Prof Viner mengingatkan, anak-anak sedang berada pada periode perkembangan otak dan kognitif. Kehilangan pembelajaran selama pandemi tidak dapat dikompensasikan begitu saja dengan mengejar ketertinggalan di lain waktu.
"Kelak, itu akan berkontribusi pada tingkat kesehatan dan harapan hidup yang lebih rendah dalam jangka panjang," ucap Prof Viner.
Menurut Prof Viner dan rekan, bukti yang menguatkan argumentasi penutupan sekolah dapat mengurangi transmisi Covid-19 termasuk "lemah". Mereka menyebut, infeksi di institusi pendidikan menengah lebih rendah daripada di lingkungan rumah tangga.
Laporan tersebut juga mendukung keputusan pemerintah untuk membuat sekolah menengah tetap buka. Mereka sepakat bahwa para pelajar harus menggunakan masker di kelas.
Sebagian pelajar menolak memakai masker dan tak mau menjalani tes Covid-19 ketika kembali ke sekolah pada pekan ini. Pemerintah pun menyerahkan kepada pihak sekolah cara untuk menyemangati siswanya untuk menuruti peraturan tersebut.
Selain memakai masker dan tes Covid-19 sebelum kembali ke kelas, anak-anak usia lima hingga 11 tahun juga perlu mendapatkan vaksin agar sekolahnya tak kembali ke pembelajaran jarak jauh. Prof Viner menyebut, kasus Covid-19 yang merebak di sekolah kemungkinan terjadi karena pelonggaran langkah pencegahan penularan serta rendahnya tingkat vaksinasi anak dan remaja dibandingkan populasi dewasa.

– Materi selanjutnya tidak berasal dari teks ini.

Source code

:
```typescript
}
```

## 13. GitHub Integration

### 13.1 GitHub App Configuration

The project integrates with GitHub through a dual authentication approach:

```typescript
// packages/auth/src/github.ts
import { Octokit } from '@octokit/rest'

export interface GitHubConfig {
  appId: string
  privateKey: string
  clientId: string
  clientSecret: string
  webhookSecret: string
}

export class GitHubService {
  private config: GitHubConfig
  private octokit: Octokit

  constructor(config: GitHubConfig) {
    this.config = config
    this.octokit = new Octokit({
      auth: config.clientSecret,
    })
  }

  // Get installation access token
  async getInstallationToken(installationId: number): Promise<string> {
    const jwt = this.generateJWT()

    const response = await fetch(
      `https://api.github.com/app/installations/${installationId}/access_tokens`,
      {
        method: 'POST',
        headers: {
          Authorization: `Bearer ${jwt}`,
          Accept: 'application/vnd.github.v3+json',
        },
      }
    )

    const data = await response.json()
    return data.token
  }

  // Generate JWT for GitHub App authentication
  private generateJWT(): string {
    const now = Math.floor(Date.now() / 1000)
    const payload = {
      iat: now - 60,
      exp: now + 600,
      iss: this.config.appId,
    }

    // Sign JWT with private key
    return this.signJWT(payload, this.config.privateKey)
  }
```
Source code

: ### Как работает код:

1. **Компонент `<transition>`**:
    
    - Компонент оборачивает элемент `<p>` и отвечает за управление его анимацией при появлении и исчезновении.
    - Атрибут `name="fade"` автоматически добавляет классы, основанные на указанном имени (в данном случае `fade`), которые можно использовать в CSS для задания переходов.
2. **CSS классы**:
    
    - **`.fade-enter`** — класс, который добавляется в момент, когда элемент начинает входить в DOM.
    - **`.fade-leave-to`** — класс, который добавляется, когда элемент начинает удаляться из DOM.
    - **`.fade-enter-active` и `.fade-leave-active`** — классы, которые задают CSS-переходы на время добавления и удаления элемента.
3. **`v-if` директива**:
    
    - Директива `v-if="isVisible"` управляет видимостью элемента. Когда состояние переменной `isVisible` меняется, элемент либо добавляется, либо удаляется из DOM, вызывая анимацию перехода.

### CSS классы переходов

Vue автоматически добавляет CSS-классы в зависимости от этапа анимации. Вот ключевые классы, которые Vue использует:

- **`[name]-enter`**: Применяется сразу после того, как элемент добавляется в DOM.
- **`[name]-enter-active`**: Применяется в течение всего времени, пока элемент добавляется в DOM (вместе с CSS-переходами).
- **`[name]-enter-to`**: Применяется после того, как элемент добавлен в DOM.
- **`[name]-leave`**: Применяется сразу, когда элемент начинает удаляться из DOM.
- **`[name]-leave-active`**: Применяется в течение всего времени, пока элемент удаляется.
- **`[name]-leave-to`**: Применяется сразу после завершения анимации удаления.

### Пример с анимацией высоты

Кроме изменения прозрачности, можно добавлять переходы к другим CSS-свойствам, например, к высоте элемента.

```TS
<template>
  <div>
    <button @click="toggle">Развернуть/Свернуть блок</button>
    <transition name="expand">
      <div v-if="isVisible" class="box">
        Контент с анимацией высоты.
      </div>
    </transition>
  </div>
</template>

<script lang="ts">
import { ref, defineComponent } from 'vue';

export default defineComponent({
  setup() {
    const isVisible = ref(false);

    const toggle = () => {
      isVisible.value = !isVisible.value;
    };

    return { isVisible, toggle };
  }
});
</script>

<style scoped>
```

"Dua faktor tersebut harus menjadi perhatian," ujarnya.
Menurut Prof Viner, pemerintah harus mendukung sekolah agar menjadi yang terakhir tutup saat lockdown dan pertama buka setelah pelonggaran. Ketersediaan tenaga pengajar dan mitigasi yang diperlukan untuk menunjangnya perlu didukung.
"Tanpa itu, kebijakan bisa gagal dan membahayakan generasi muda dan anak-anak," tutur Prof Viner.